• _AVAILABLE RECORDS_
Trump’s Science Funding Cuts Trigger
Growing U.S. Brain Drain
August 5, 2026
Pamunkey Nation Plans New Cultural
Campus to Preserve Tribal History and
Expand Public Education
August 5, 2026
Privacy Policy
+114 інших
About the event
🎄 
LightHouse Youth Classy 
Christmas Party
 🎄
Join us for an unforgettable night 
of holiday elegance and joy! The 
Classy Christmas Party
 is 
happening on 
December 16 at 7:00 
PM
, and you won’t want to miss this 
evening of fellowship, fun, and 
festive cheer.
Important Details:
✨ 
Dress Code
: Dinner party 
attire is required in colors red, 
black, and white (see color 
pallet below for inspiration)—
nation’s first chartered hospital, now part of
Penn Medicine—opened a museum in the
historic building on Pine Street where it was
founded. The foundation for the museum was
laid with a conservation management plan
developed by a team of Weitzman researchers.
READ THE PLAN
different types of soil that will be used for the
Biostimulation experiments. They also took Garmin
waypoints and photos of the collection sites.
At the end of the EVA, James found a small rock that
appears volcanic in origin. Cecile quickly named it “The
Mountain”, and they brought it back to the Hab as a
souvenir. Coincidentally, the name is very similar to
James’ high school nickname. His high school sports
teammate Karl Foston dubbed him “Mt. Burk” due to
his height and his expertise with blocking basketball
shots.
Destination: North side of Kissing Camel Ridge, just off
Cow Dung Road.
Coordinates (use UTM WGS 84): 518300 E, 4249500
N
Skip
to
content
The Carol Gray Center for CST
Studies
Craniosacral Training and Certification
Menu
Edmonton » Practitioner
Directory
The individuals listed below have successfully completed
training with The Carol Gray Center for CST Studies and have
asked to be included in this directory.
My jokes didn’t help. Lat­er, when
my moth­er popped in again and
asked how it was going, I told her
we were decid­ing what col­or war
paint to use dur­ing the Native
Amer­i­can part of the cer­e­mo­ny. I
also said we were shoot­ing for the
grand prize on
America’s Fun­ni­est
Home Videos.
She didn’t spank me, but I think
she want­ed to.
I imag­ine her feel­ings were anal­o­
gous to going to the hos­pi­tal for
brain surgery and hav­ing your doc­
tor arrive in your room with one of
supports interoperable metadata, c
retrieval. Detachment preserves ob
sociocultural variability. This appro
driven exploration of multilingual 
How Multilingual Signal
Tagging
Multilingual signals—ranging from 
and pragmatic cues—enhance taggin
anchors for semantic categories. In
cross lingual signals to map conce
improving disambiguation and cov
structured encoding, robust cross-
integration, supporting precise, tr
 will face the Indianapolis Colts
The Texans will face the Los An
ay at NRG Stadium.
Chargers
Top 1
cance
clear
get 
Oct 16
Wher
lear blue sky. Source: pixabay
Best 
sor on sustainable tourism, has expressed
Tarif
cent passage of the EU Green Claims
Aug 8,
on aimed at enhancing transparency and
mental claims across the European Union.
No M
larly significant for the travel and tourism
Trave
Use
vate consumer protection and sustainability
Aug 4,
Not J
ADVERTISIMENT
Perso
---
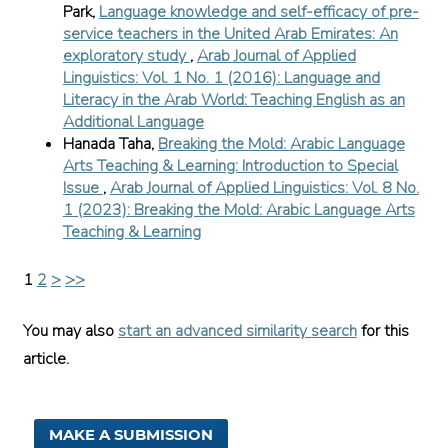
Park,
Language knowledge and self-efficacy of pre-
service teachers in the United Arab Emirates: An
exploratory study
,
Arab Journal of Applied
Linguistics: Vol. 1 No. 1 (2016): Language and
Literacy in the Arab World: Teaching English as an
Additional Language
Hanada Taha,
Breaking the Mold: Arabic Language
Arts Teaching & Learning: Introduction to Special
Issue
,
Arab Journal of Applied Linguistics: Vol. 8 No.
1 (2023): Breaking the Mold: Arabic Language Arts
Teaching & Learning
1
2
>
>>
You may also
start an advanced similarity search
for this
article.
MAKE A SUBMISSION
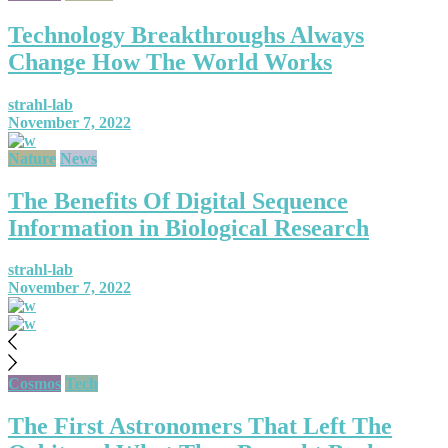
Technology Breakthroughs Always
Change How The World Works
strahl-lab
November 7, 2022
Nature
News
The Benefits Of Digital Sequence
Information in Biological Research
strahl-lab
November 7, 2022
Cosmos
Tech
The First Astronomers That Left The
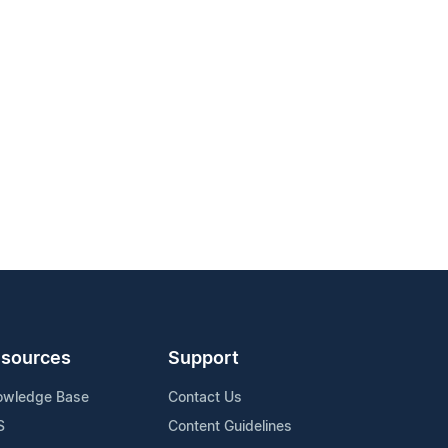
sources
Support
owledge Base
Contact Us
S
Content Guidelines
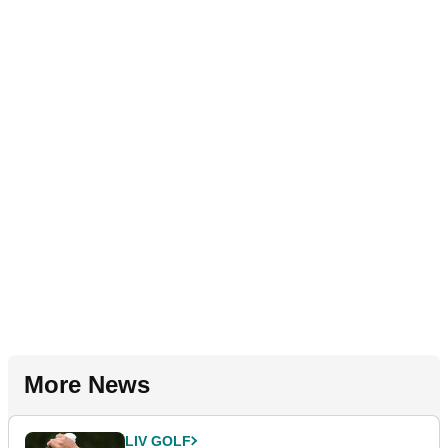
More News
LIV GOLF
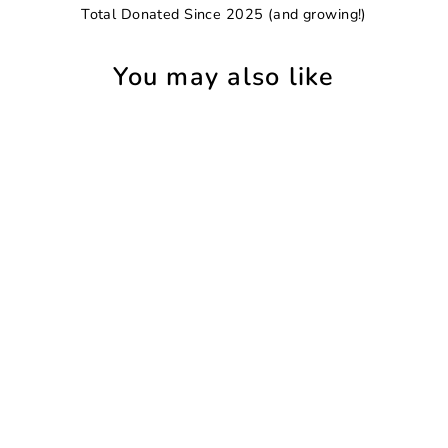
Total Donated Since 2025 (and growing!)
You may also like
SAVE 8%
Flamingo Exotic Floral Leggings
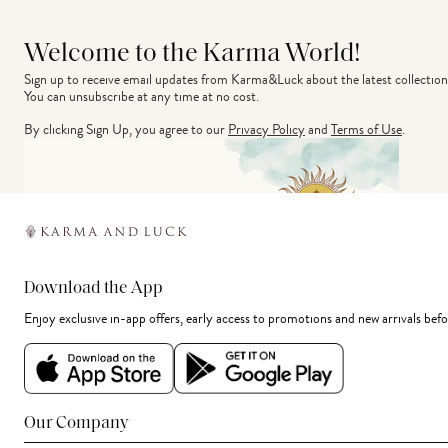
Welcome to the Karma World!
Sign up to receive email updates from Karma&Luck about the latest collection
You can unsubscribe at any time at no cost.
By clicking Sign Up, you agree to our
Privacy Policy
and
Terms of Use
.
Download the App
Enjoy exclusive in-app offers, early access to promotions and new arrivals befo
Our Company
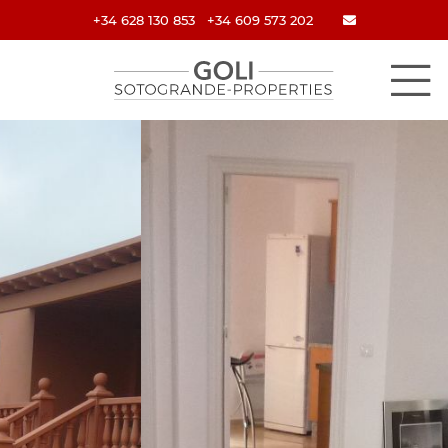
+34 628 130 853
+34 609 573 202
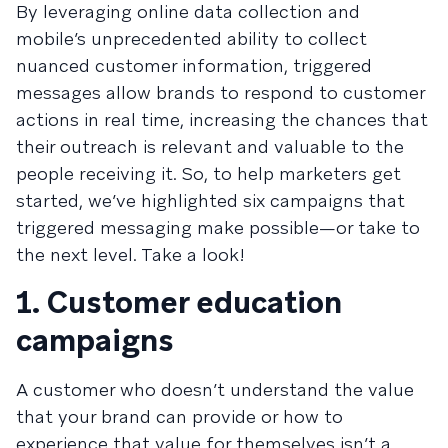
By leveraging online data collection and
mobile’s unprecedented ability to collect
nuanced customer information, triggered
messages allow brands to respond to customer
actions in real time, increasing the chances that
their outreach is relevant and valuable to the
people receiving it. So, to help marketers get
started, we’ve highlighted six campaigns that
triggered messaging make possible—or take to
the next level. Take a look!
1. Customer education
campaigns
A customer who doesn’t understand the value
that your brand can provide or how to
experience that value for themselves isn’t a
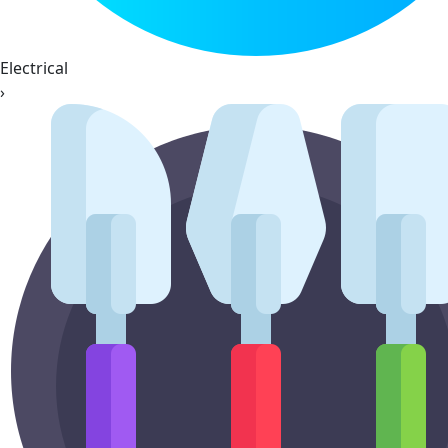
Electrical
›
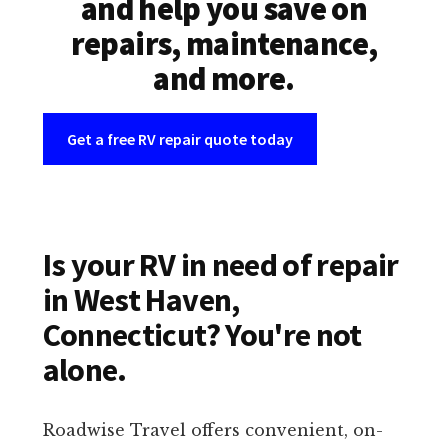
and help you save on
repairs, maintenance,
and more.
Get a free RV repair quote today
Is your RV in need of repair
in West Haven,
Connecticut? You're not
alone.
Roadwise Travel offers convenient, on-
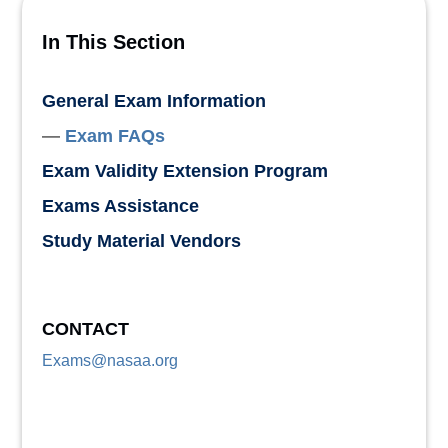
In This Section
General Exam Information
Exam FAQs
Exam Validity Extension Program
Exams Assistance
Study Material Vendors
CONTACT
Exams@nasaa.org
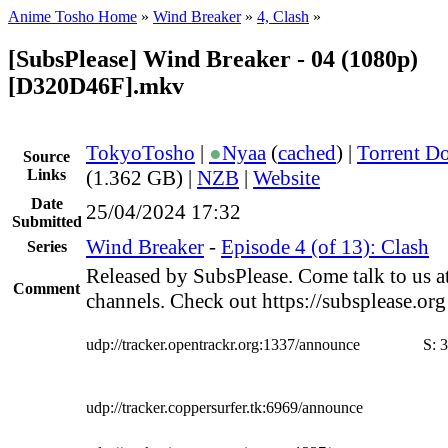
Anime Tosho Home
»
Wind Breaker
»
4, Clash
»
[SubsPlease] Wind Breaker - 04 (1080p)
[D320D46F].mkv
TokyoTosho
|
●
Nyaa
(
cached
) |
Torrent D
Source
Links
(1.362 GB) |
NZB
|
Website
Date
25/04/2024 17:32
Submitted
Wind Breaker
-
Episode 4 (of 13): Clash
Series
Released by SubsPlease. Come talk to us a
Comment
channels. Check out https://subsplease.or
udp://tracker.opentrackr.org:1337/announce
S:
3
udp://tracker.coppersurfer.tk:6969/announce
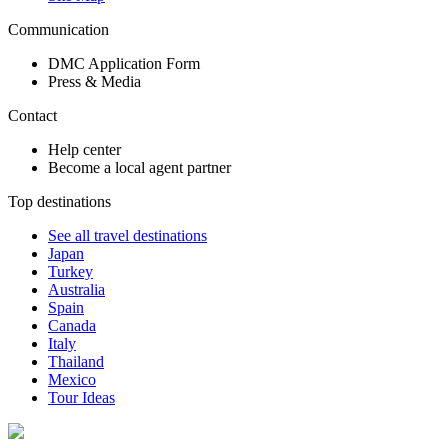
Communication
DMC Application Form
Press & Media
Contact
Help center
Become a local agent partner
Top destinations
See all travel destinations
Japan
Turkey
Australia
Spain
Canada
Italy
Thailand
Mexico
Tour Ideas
==
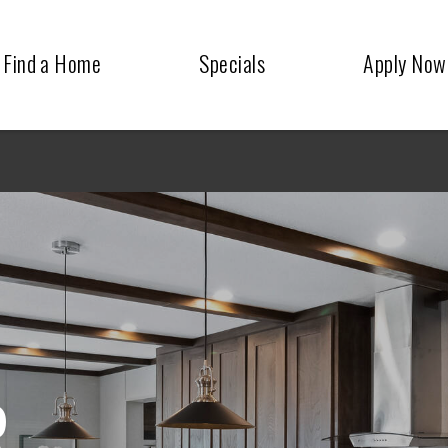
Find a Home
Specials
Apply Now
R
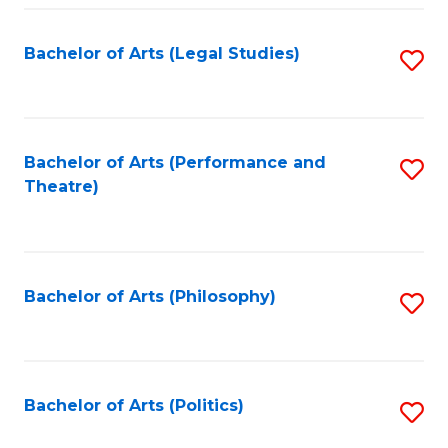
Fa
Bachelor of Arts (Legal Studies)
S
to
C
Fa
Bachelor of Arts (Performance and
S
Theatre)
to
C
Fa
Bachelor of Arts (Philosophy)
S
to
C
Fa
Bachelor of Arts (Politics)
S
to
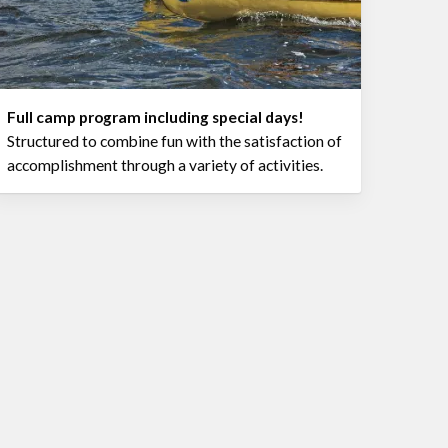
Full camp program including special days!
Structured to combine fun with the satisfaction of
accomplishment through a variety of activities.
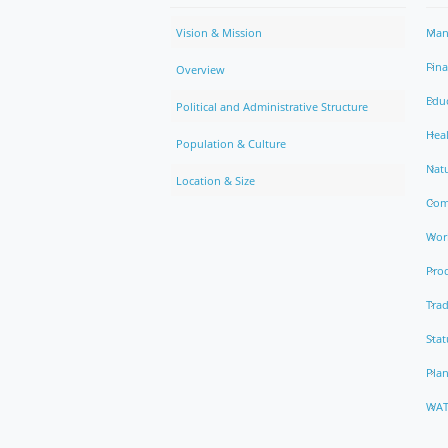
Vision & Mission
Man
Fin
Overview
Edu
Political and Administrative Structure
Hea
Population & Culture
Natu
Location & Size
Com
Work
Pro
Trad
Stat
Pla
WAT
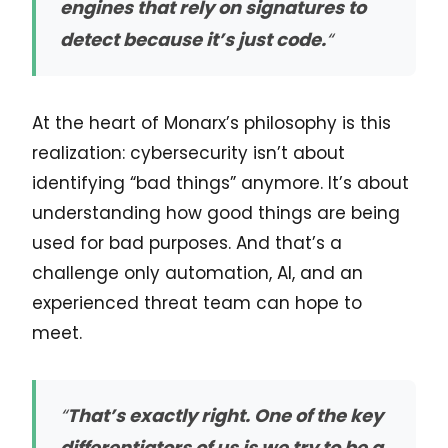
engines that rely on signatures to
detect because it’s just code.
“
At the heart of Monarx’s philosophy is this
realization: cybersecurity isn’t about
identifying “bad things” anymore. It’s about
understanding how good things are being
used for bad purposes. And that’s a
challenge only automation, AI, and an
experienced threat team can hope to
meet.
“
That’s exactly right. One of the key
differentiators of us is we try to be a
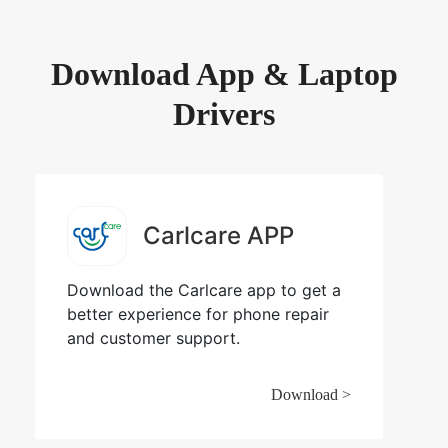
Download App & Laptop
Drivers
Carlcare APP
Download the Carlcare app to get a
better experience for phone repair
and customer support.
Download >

• _INSTRUCTIONS FOR THE TASK_
How many lines of these records include the word "Bachelor"? Only the number should be written.

• _RESULT OF THIS EXERCISE_
4